Dr. Voboril recently received her DNP, but says there has been some confusion over exactly what this means. A DNP, which is a terminal degree for nurses, has some key differences from other advanced nursing degrees. For instance, a PhD in nursing focuses heavily on research, while a DNP involves doing research while also emphasizing implementing changes based on evidence. Dr. Voboril says that the degree has had a significant effect on how she thinks about and approaches a problem.
One of the big changes that has already taken effect is how nurses are onboarded through the orientation period. Previously, new nurses at Rogers would receive most of their training on the unit. Now nurses are in class with Dr. Voboril and other nurse educators for almost a full week before they arrive on the unit.
“It’s reducing orientation days, and they’re more effective giving nurses more confidence, which we have been tracking by doing self-confidence surveys.”
The addition of the DNP role to Rogers has helped prioritize nursing education and evidence-based practice at Rogers, which Dr. Voboril says increases Rogers’ ability to recruit new nurses.
“They’re trained in school to look for places that talk about evidence-based practice,” she says. “So we can recruit better candidates, train them better, and retain them longer.”
Long-time Rogers nurses will also notice changes resulting from the addition of the DNP role such as a revamped skills fair. Previously, the skills fair was mostly competency based and dealt with things like how to give an injection.

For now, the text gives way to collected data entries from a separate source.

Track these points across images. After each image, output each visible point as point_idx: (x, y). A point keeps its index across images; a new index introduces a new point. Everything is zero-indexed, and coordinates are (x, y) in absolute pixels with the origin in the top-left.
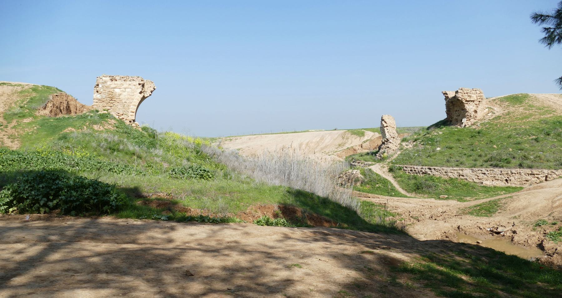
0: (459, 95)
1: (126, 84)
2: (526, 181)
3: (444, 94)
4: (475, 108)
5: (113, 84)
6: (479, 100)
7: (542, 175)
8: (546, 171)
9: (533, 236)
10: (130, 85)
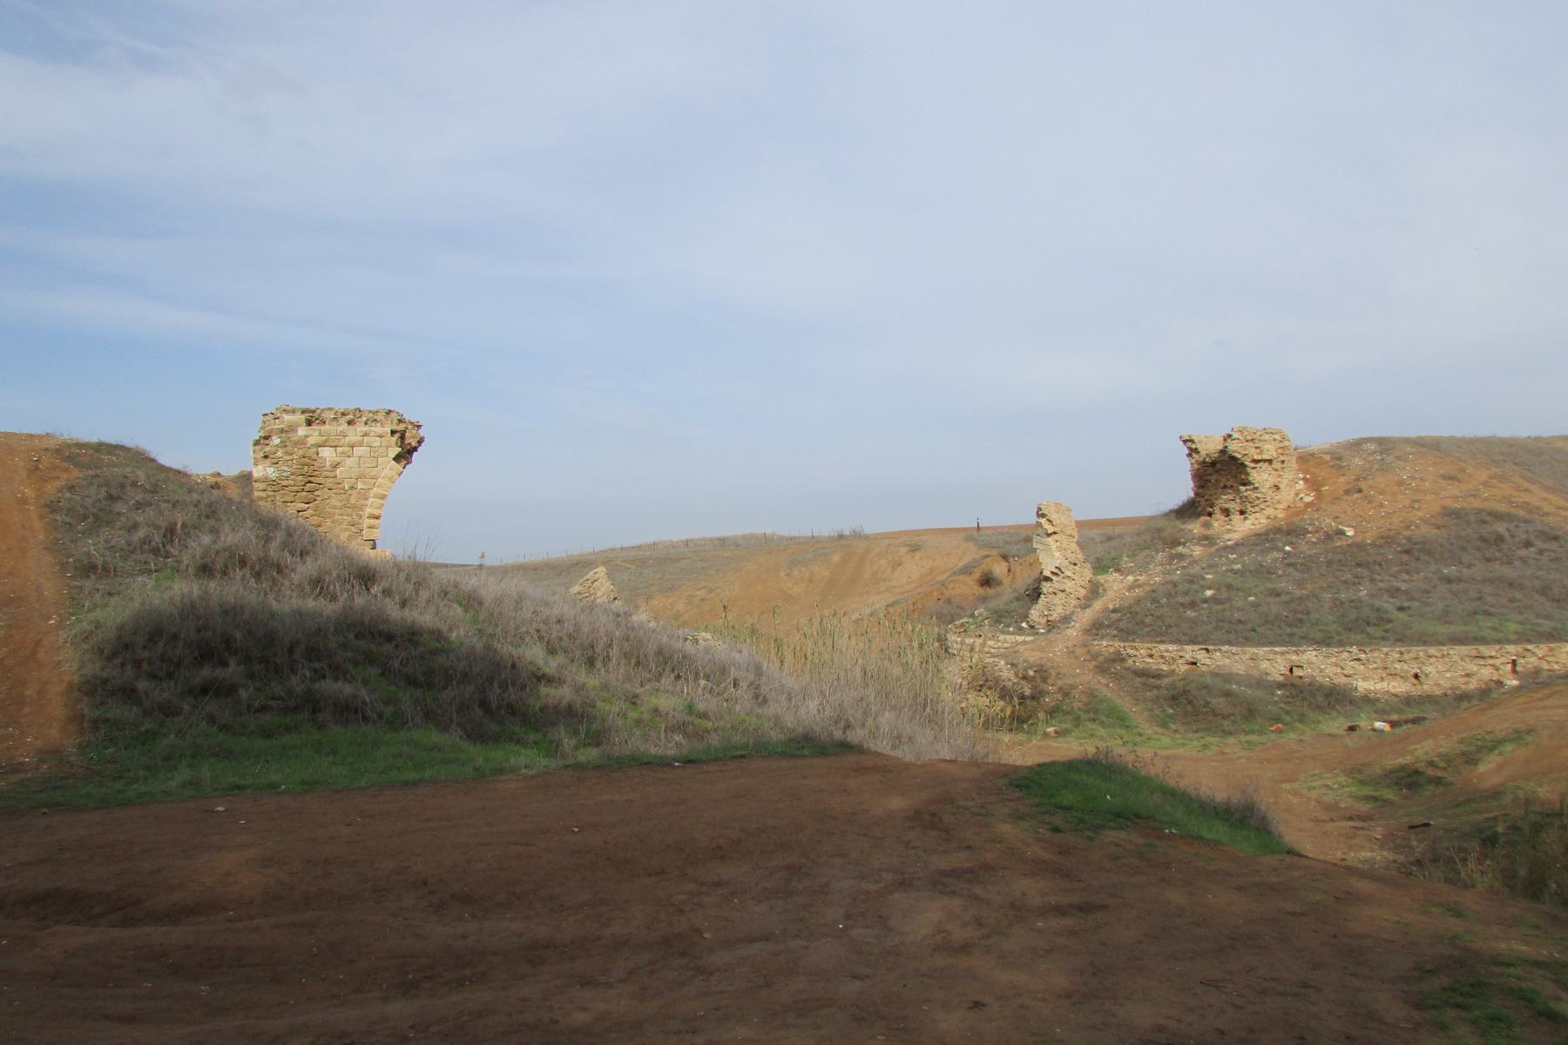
1: (355, 433)
2: (1468, 675)
3: (1185, 442)
4: (1273, 480)
5: (313, 435)
7: (1503, 660)
8: (1511, 648)
9: (139, 506)
10: (366, 435)
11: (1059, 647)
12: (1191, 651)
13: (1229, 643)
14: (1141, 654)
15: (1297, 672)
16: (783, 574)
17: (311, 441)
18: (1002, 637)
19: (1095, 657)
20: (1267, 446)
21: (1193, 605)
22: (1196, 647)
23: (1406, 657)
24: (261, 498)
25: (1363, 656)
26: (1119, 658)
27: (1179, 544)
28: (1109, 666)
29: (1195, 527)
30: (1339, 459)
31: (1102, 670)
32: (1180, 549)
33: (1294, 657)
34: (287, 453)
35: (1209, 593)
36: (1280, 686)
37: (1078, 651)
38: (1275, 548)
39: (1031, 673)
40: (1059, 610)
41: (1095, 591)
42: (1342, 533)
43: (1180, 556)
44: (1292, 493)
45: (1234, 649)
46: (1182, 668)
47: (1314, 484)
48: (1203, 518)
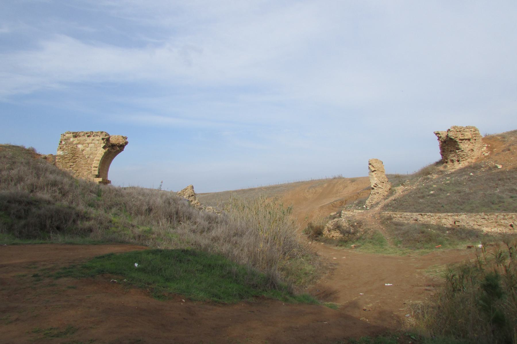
0: (450, 134)
1: (89, 140)
3: (436, 134)
4: (471, 147)
5: (76, 141)
6: (475, 138)
10: (93, 140)
11: (370, 214)
12: (415, 215)
13: (431, 212)
14: (398, 216)
15: (457, 224)
16: (306, 191)
17: (75, 142)
18: (355, 211)
19: (381, 217)
20: (466, 134)
21: (423, 197)
22: (417, 214)
23: (506, 217)
24: (58, 162)
25: (486, 217)
26: (390, 218)
27: (429, 174)
28: (386, 221)
29: (441, 168)
30: (504, 138)
31: (382, 223)
32: (429, 176)
33: (456, 217)
34: (67, 147)
35: (432, 192)
36: (448, 229)
37: (376, 216)
38: (466, 174)
39: (356, 224)
40: (375, 200)
41: (391, 192)
42: (496, 167)
43: (428, 179)
44: (480, 152)
45: (432, 214)
46: (412, 222)
47: (490, 149)
48: (444, 164)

This year, the time to get a nurse through the skills fair has dropped from about two hours to just 20 minutes, and instead mimics the question format of the NCLEX.
The work that Dr. Voboril and the nursing education department does is not limited solely to nurses. Soon they will be rolling out new training for PCs and RCs. She also works with regulatory, safety, policy development, and is involved with multiple Rogers Improvement Events.
As someone who has spent a number of years in the classroom, Dr. Voboril wants to encourage others to look into further education beyond their current degree—especially now that the tuition reimbursement process at Rogers is easier.
“Rogers is very pro-education and there are many opportunities for them to help go back to school,” Dr. Voboril says. “Rogers really wants highly educated people.”